You can lose weight and still be unhappy…

Hey!

Yes, the title is accurate. Losing weight is just an action. Losing weight does not lead to complete happiness. Let me share a story…

In October 2014, I took a job that was 8 minutes from my home and I was making over $85,000. I had lost over 150 pounds over the previous year and a half. So, to people I should’ve been extremely happy. My life should had been perfect.

Well, on my 2nd day at this new job I was already crying and knew I made a bad decision. In 4 months, I gained 15 pounds. I was miserable. I could not stand people and I was back being angry majority of the time. Guess what? That 150 pound success story featured in multiple publications no longer mattered because I was not happy.

When people currently contact me during consultations, they get very confused when the discussion on nutrition last approximately 6 minutes. Guess what? We can quickly get you eating healthier in a matter of seconds. The real problem is your life!

If you are working at a job you hate before you start losing weight, chances are when you finish losing that weight, you’re still going to work at the job you hate. So, only one thing changed – the number of pounds on the scale. If you were negative in your thinking before you lost weight, chances are your attitude will not change once you lose the weight.
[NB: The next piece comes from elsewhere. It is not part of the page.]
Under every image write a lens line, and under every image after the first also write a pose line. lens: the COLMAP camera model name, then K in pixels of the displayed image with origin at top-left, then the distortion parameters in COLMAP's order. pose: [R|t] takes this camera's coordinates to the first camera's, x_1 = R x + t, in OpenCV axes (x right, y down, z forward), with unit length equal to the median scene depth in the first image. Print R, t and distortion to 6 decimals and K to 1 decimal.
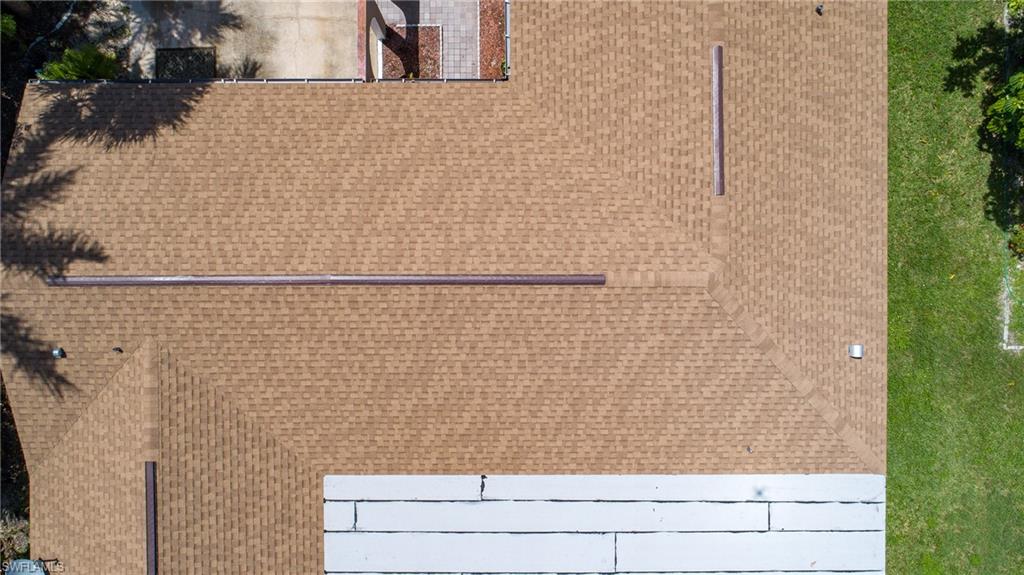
lens RADIAL K [[714.4, 0, 512.0], [0, 714.4, 287.5], [0, 0, 1]] dist [-0.000101, 0.003361]
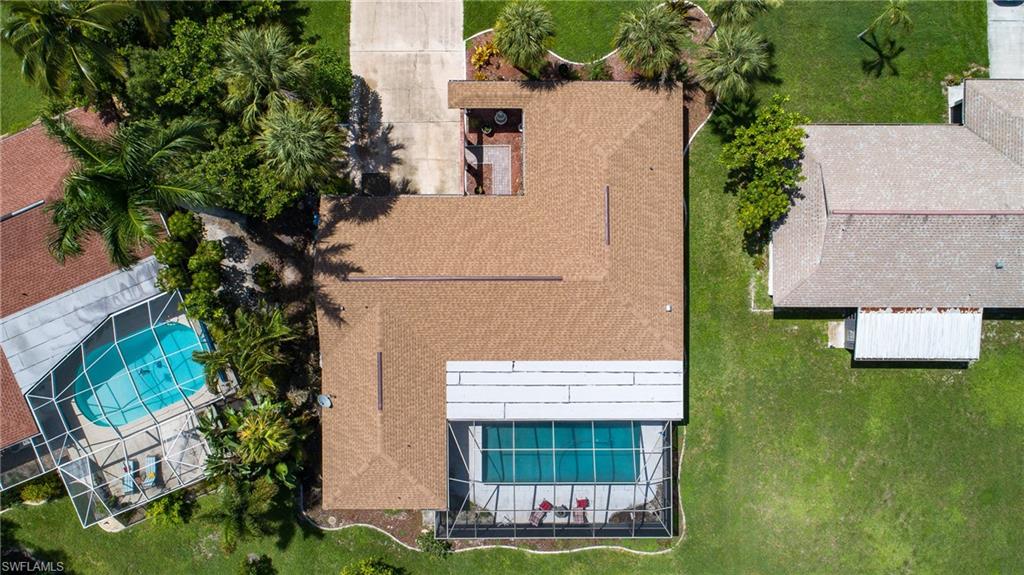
lens RADIAL K [[714.4, 0, 512.0], [0, 714.4, 287.5], [0, 0, 1]] dist [-0.000101, 0.003361]
pose [[0.999768, -0.000314, -0.021557, 0.006094], [0.000050, 0.999925, -0.012245, 0.047298], [0.021559, 0.012241, 0.999693, -1.391257]]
Point is… If you are not happy with some aspect of your life, you will constantly battle with your weight over time. People that do not solve the root problem to their weight gain will continue to battle this matter over and over – we call that yo-yo dieters. You can bounce from job to job seeking happiness aka more money, but guess what? You won’t find it. Why? You are not living the life that will make you happy. If you’re depressed over losing a loved one and you have not fully grieved, you will continue to be depressed after the weight loss. So, until you start living your happiest life, you will continue to live an unhealthy life. When our life is not completely happy, we seek some form of unhealthy comfort (eating, drinking, smoking, explicit sexual activity, shopping, sleeping, etc.). Don’t think losing weight will solve your life’s problem.

Here are 3 Steps:

  1. Identify what the problem/trigger is
  2. Work at solving the problem/trigger
  3. Develop a plan to handle the problem/trigger

So, are you looking to just lose weight and remain in the same life – mind, body, and spirit. That’s fine for some people, but I realized that I could not keep letting my body, mind, and spirit suffer because of unhappy triggers. Imagined if I would’ve stayed at that job? I would’ve gained majority of the weight back. Not because I did not have discipline, but I was so unhappy.
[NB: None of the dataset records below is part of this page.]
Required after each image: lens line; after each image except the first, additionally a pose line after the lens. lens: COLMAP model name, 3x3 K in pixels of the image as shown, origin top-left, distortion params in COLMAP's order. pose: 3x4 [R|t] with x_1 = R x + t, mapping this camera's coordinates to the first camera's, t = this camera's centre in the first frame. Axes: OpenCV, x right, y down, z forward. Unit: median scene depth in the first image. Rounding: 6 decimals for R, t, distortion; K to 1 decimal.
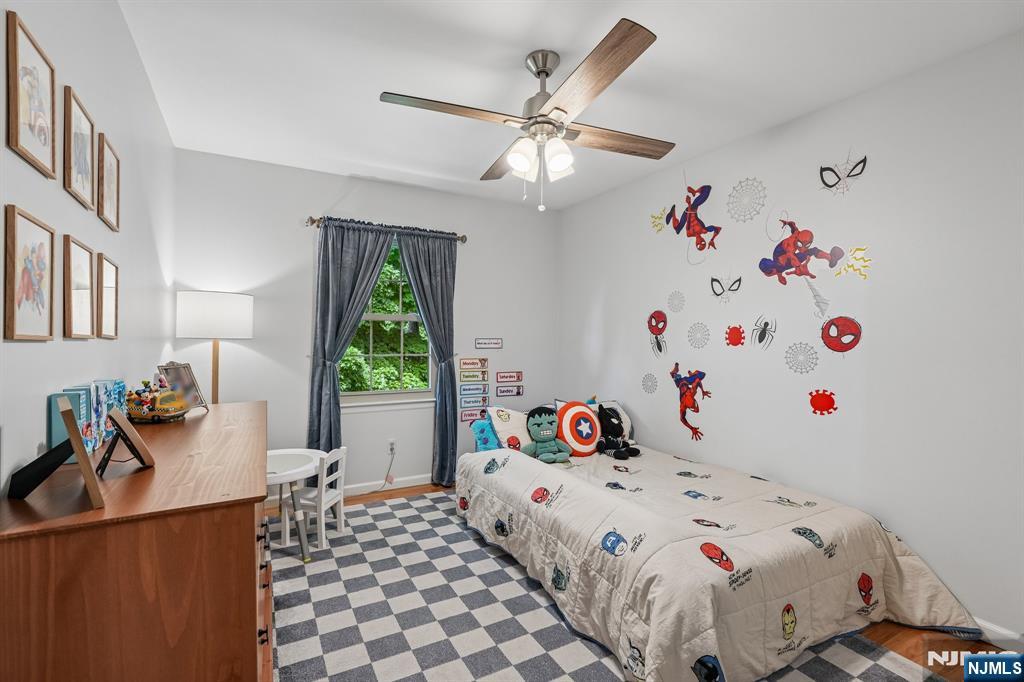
lens RADIAL K [[460.2, 0, 509.7], [0, 460.2, 335.6], [0, 0, 1]] dist [-0.003297, 0.000250]
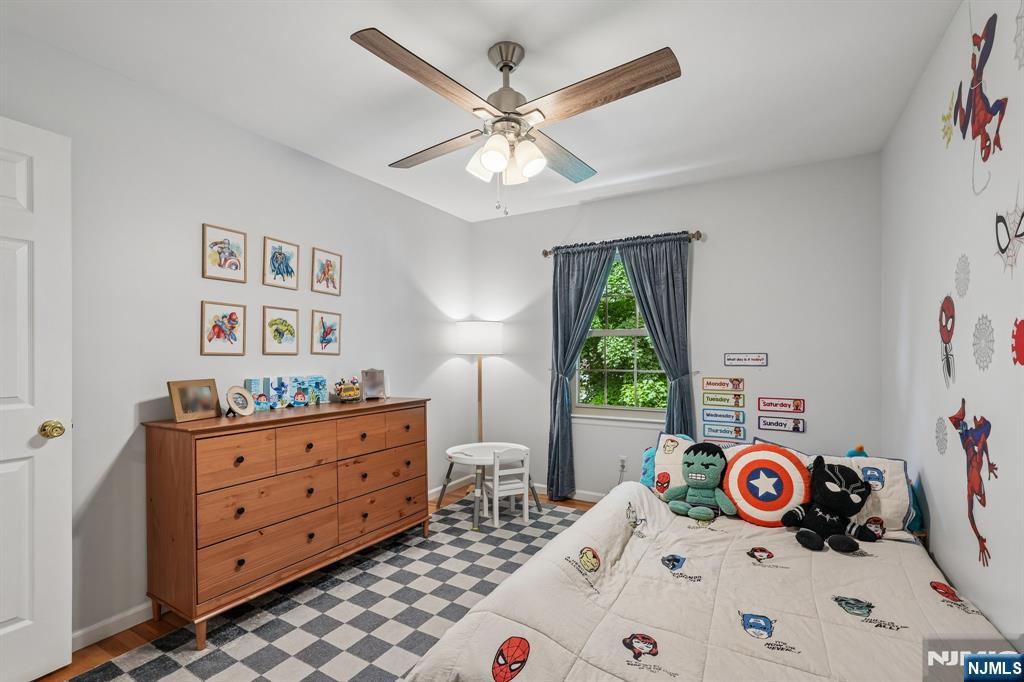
lens RADIAL K [[464.6, 0, 511.6], [0, 464.6, 350.9], [0, 0, 1]] dist [-0.000421, 0.000409]
pose [[0.512383, -0.012722, -0.858663, 0.532520], [0.009254, 0.999914, -0.009292, 0.007683], [0.858707, -0.003184, 0.512457, 0.318537]]
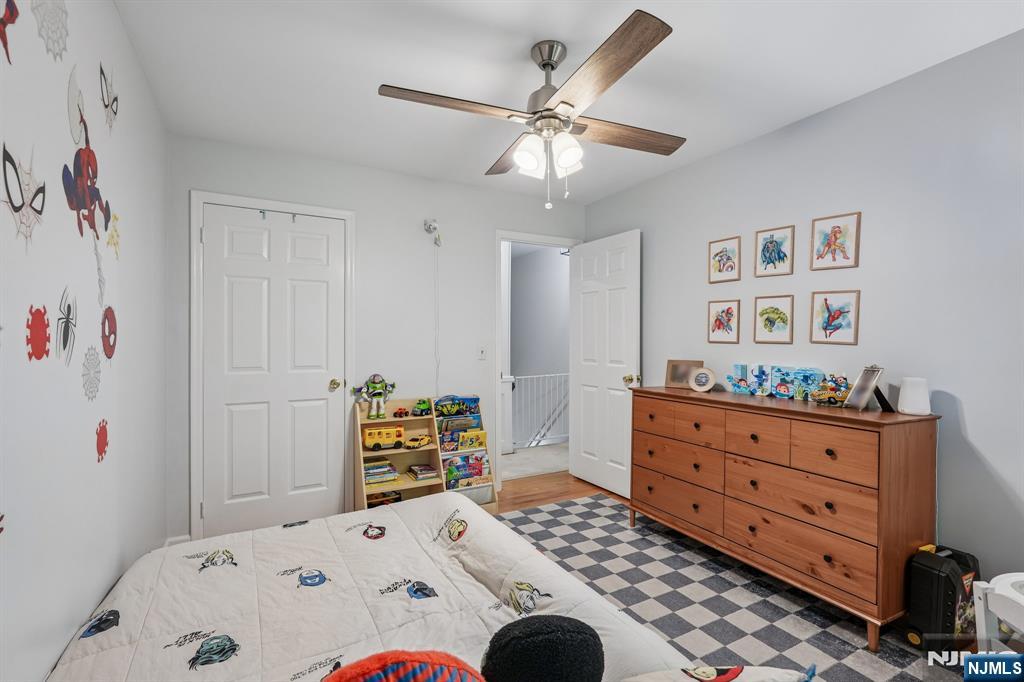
lens RADIAL K [[463.9, 0, 510.4], [0, 463.9, 335.6], [0, 0, 1]] dist [-0.000344, 0.008163]
pose [[-0.999958, -0.008944, 0.002085, 0.086861], [-0.008967, 0.999895, -0.011354, 0.003020], [-0.001984, -0.011372, -0.999933, 1.191821]]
Maya Angelou said, “Do right. Right might not be expedient. Right might not be profitable, but it brings joy to your heart.” When I walked away from that job, people thought I was insane. When I told people I was happier, they automatically thought I was lying. My trigger was I was not living my purpose and it finally made sense to me. No, when I built my business and became an inspirational speaker, it was far from easy and not profitable at first, but I did not give up. I knew God placed a special talent in me and I knew the day I quit why he placed me in this environment. The trigger was a reminder that no matter how much weight I would lose, if I did not fix the root problem, I would continue to face the same challenge overtime – yo-yo dieting.

He (God) needed to show me the weight loss was only 5-10% of true happiness. Being happy was a destination. I had lost the weight and was back to an unhappy place in my life. So, when I tell you that you have to want more beyond the weight loss, I need you to trust me. I’ve been there. Done that. Once you open your eyes, you’ll see just how happy you can be by living the life you desire.

Start identifying why you keep gaining the weight. Some may need to pray on it because it is buried deep inside – it’s hidden. Many of us have triggers from childhood and we are not even aware of it. Stop thinking you’re just overweight because you love food. Something triggers you to gain and keep the weight on. That trigger is the piece of unhappy you have to solve to solve your weight problem (or any unhealthy problem). Sorry to bring this reality out, but it’s necessary. I see people go through the same cycle every year and it does hurt to see you put so much damage on your body.